5 minute read
This Should Be Me
The sound of bleating lambs and shuffling footsteps filled the temple. With three trumpet blasts, the priests announced the start of the Passover sacrifices. Worshippers responded to the priests’ psalms with “Hallelujahs” as each man offered his household’s sacrifice to God. As the disciple John raised the knife to the throat of the lamb he’d brought, he thought, “This should be me.” With one quick motion of his hand, the lamb’s bleating stopped, and John watched its blood drain into the bowl held by the priest. The priest emptied the bowl at the base of the altar, adding to the smell of blood that hung in the air.
Christ’s Final Passover
Why did a lamb have to be sacrificed on Passover? The Jewish feast was meant to remember and retell the story of Israel’s Exodus from Egypt. The lamb sacrificed that afternoon became the main course of the Passover meal, representing the price paid for the protection of Israel and their redemption from Egypt. God had “passed over” the homes of those Hebrews who had applied the lamb’s blood to their doorways (Exodus 12:12–27). With the lamb, the Jews also ate unleavened bread and bitter herbs, recalling the agony of bondage in Egypt and the food God provided for the Israelites during the Exodus (12:39). By partaking of the sacrificed lamb, the Hebrews not only remembered, they also retold the Passover story to others.
Yet on the night John partook of the Passover lamb with Jesus and the other disciples, things changed. Although Jewish custom prohibited eating anything after the Passover meal, Jesus broke sharply with tradition. He took bread, gave thanks, and said to His disciples, “Take and eat. This is My body” (see Mark 14:22). John partook with the rest, then Jesus took up the third of four cups of wine traditionally drunk at the Passover, the “cup of redemption.” To John’s surprise, their Rabbi said, “This is My blood of the covenant, which is poured out for many” (14:24 NASB1995). The traditional fourth cup—the “cup of consummation”—remaineduntouched. Jesus explained, “I will never again drink of the fruit of the vine until that day when I drink it new in the kingdom of God” (14:25).
In remembering and retelling the Hebrew Passover, Christ followed the requirements of the law, but He transformed and fulfilled the meaning of the lamb, the bread, and the wine. However, one thing remained the same: the need for a substitute as a sacrifice in place of the guilty sinner.
Christ Our Passover
The following day Jesus was brutalized and executed on a Roman cross. To those who watched, the murder seemed senseless, but from God’s perspective it completely paid the cost of redemption. Isaiah had prophesied that, like a lamb led to the slaughter, the Messiah would be pierced for our transgressions, and the punishment due us would fall upon Him (Isaiah 53:5–7). Paul said that Christ Himself is the Passover lamb, sacrificed for our sins (1 Corinthians 5:7). All who consider the sufferings of Jesus should be haunted by these four words: “This should be me.”
The Bible says that all have sinned and deserve one punishment: death. The blood, gore, stench, and wails of the animal sacrifices reminded Old Testament Israelites daily of the wages of sin and cost of redemption. But Paul told us the good news that comes through Christ, the sacrificial Passover Lamb who died to forgive all of our sins: “For the wages of sin is death, but the free gift of God is eternal life in Christ Jesus our Lord” (Romans 6:23).

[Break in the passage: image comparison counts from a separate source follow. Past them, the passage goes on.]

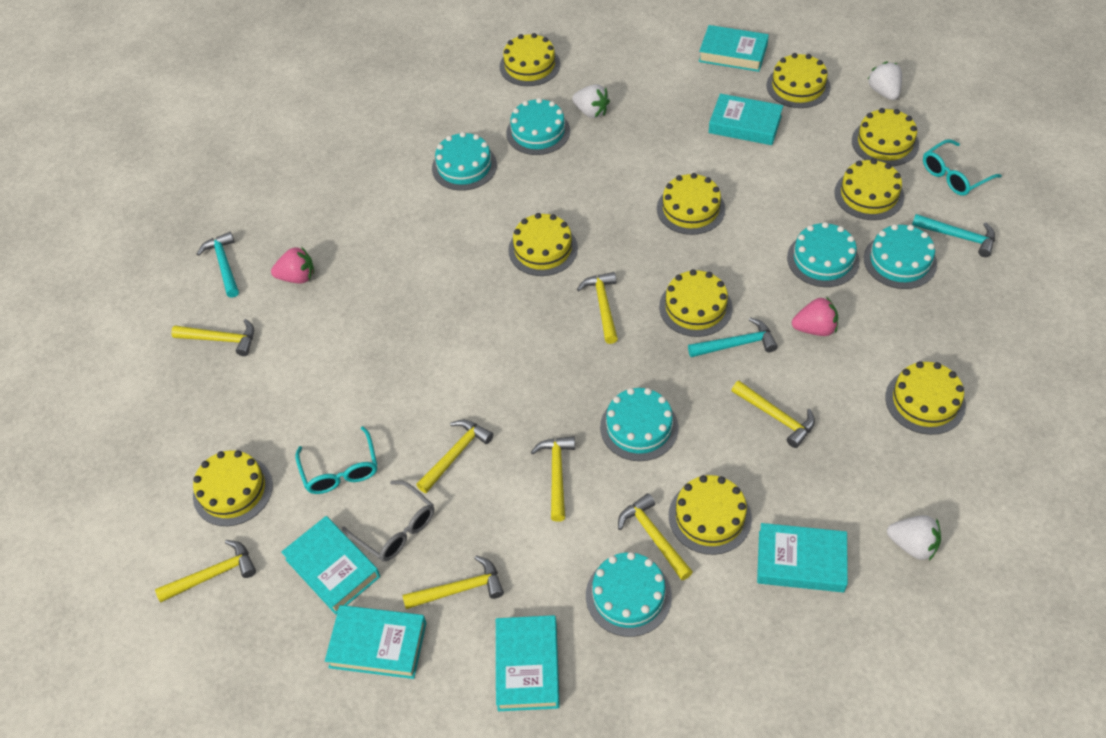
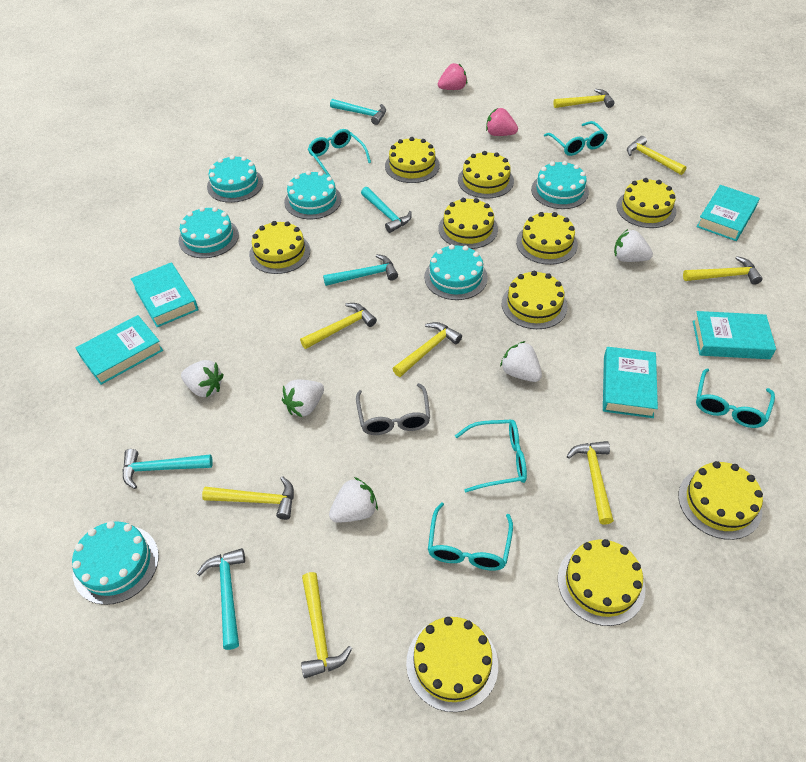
turquoise book: 6 -> 5
turquoise glasses: 2 -> 5
turquoise hammer: 3 -> 5
white strawberry: 3 -> 5

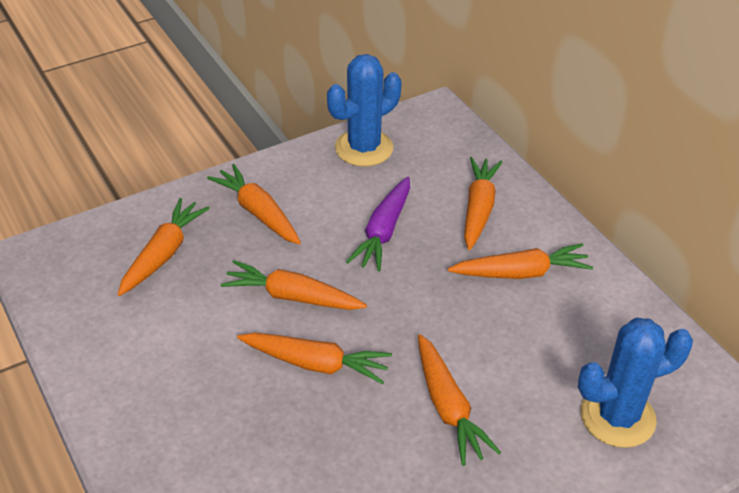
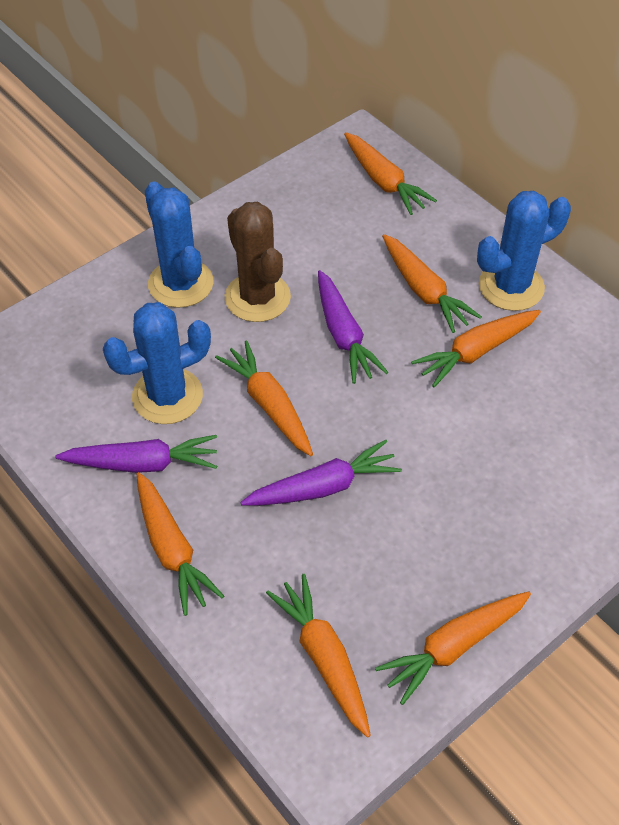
blue cactus: 2 -> 3
brown cactus: 0 -> 1
purple carrot: 1 -> 3

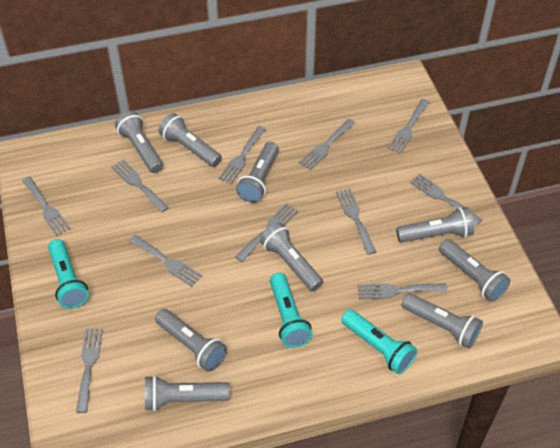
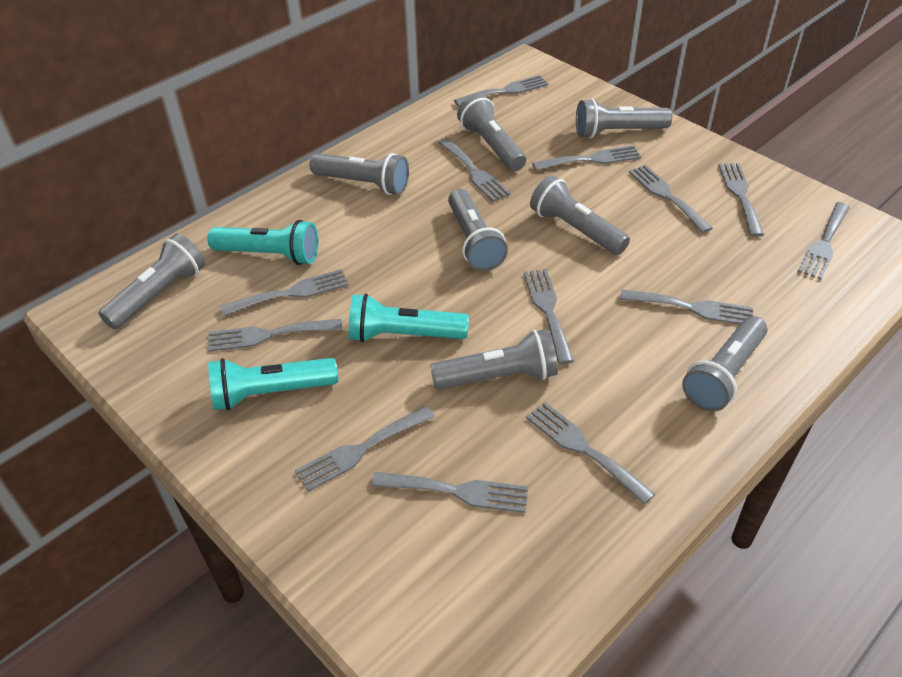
grey flashlight: 9 -> 8
grey fork: 11 -> 13

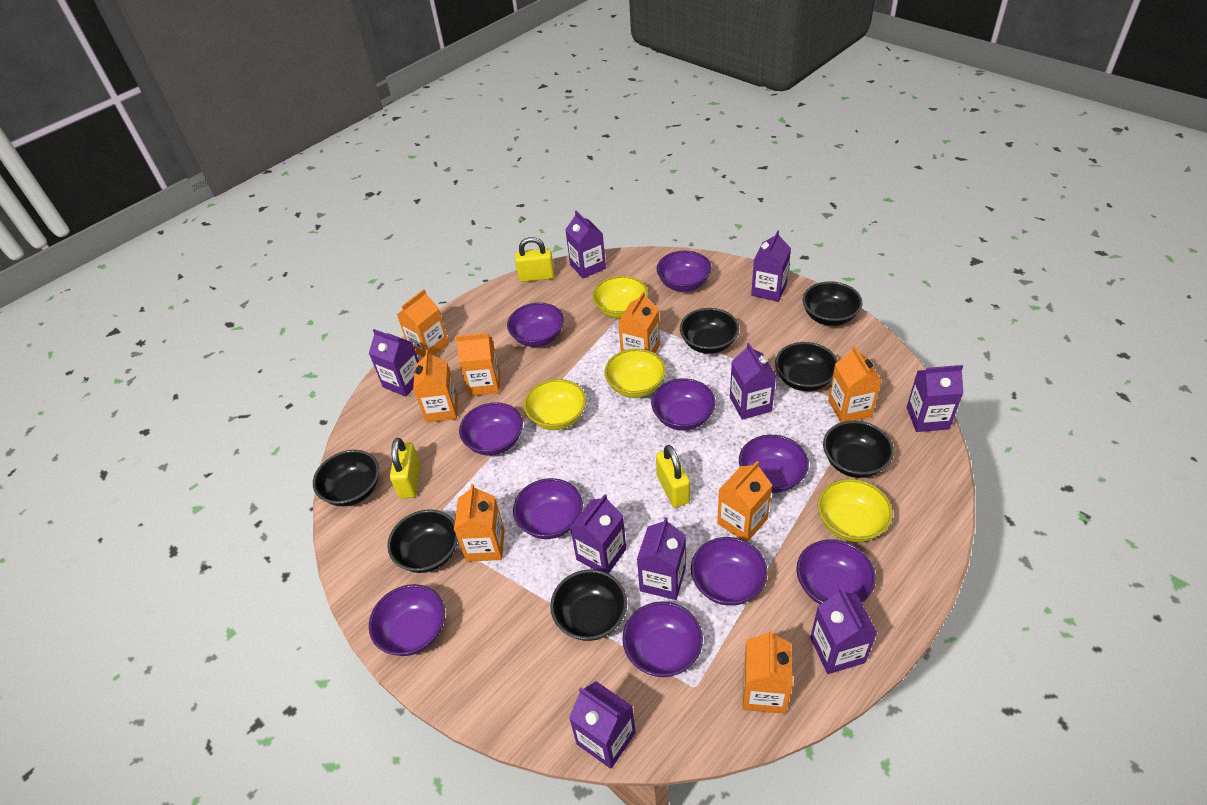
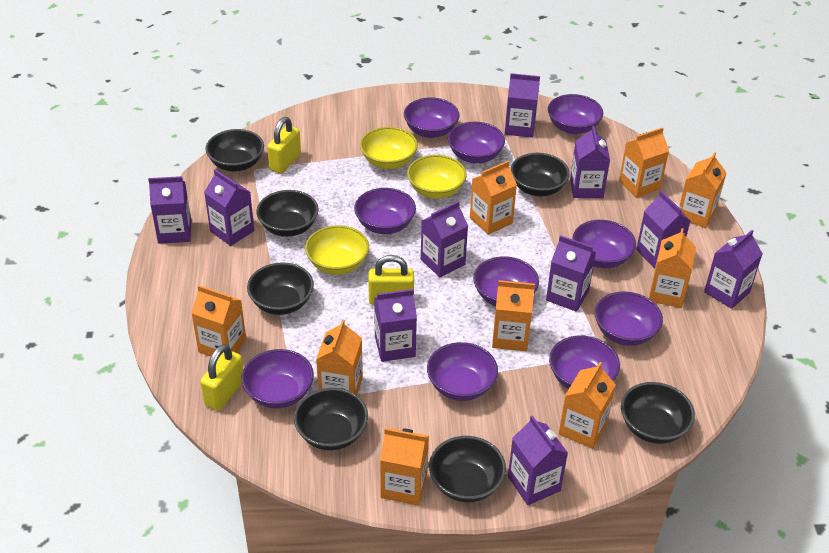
orange carton: 8 -> 9
purple carton: 9 -> 10
yellow bowl: 4 -> 3

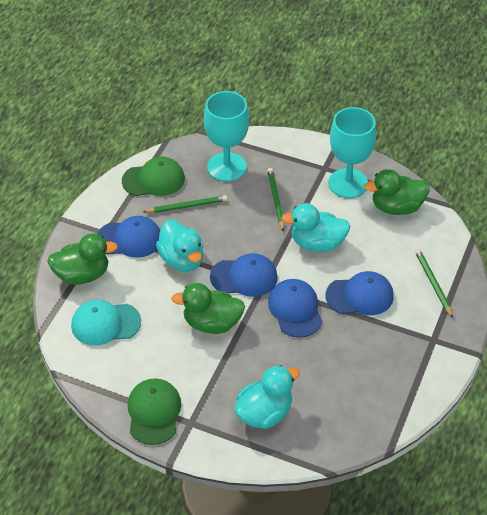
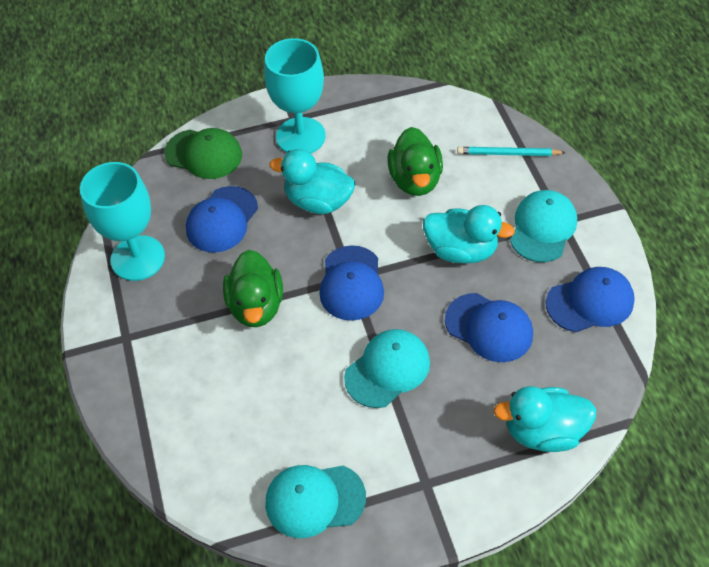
green cap: 2 -> 1
green duck: 3 -> 2
green pencil: 3 -> 0
turquoise cap: 1 -> 3
turquoise pencil: 0 -> 1

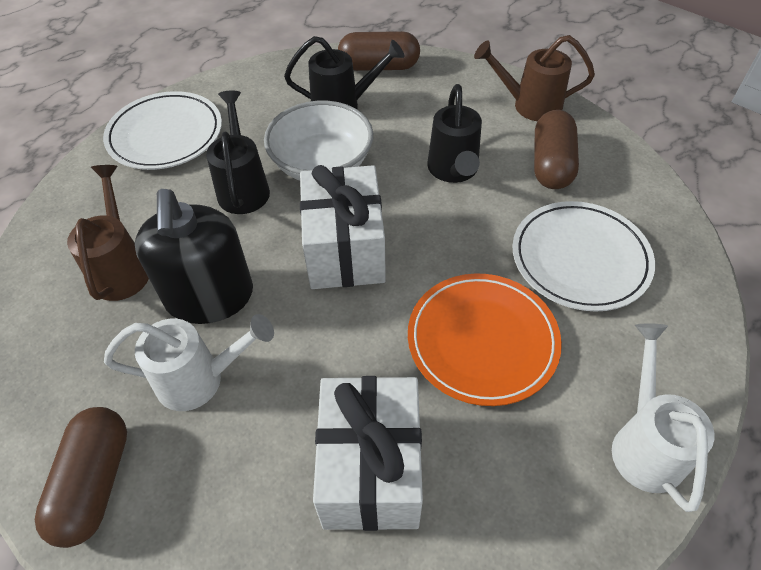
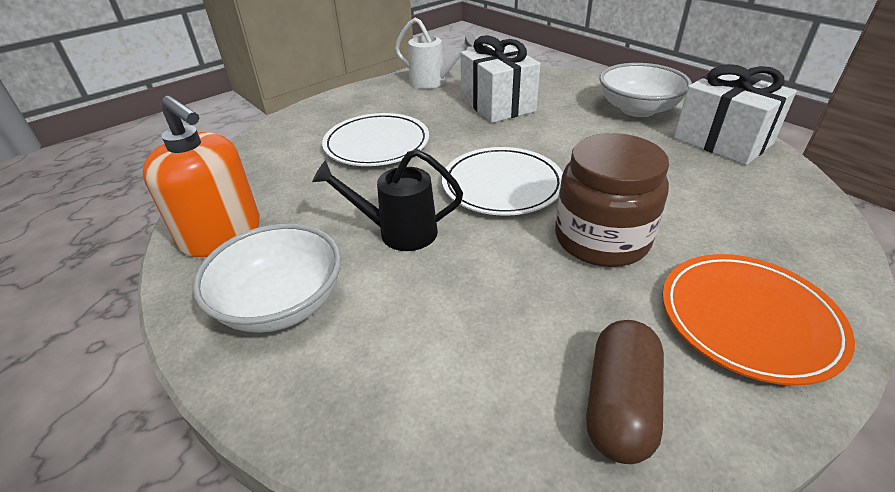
black soap dispenser: 1 -> 0
black watering can: 3 -> 1
brown capsule: 3 -> 1
brown jar: 0 -> 1
brown watering can: 2 -> 0
orange soap dispenser: 0 -> 1
white bowl: 1 -> 2
white watering can: 2 -> 1

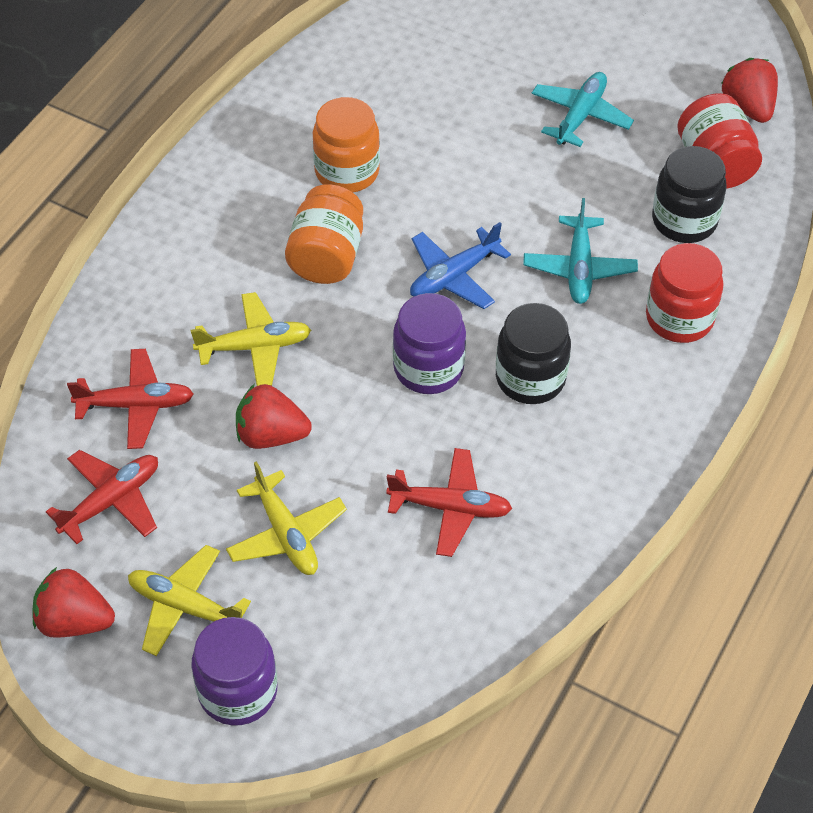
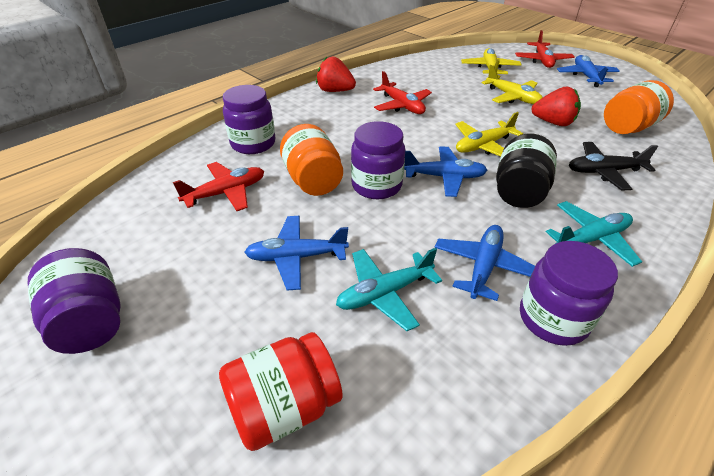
black jar: 2 -> 1
black plane: 0 -> 1
blue plane: 1 -> 4
purple jar: 2 -> 4
red jar: 2 -> 1
red strawberry: 3 -> 2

Making Christ Your Passover
In the Old Testament remembering meant more than just thinking; it meant responding with specific actions. During this Easter season, how will you remember and retell Christ’s Passover story?
Perhaps your church has a special service of remembrance, partaking of the Lord’s Supper or retelling the story of Good Friday and Easter through music or drama. Maybe you have a special family tradition that centres on Christ and His final payment for sin as the spotless Lamb of God. There are many great opportunities for you to remember and retell the story through Scripture and discussion on specific days of Easter week.
Like the Hebrews during Passover, your own tangible expression of remembrance and retelling will focus your heart away from kitschy Easter eggs and pastel bunnies toward the cleansing blood of the Lamb, “for Christ our Passover...has been sacrificed” (1 Corinthians 5:7). This year, centre your thoughts and actions on the true meaning of the Hebrew Passover, applying the blood of Christ to the doorposts of your life with the proper attitude: “This should be me.”